> [THE PROBLEM] Return every line from the records below that has the word "assign".

> [EXTRACTED ENTRIES]
****************************************

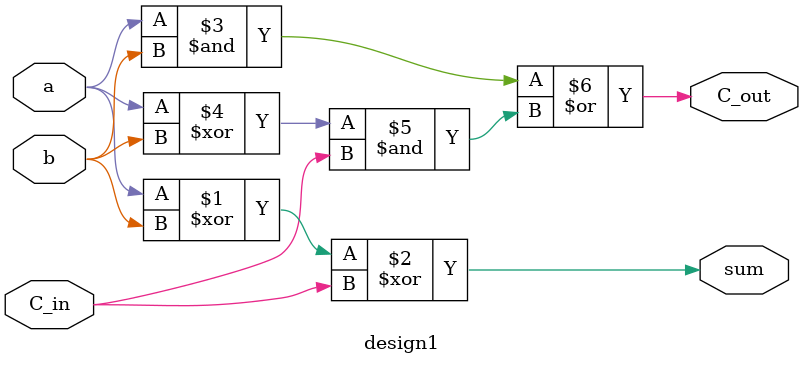
<source format=sv>
module design1 (
  input C_in, a, b,
  output C_out, sum
);

  assign sum = a^b^C_in;
  assign C_out = a&b | (a^b)&C_in;

endmodule: design1

</source>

****************************************

> [RESULT OF THIS EXERCISE]
  assign sum = a^b^C_in;
  assign C_out = a&b | (a^b)&C_in;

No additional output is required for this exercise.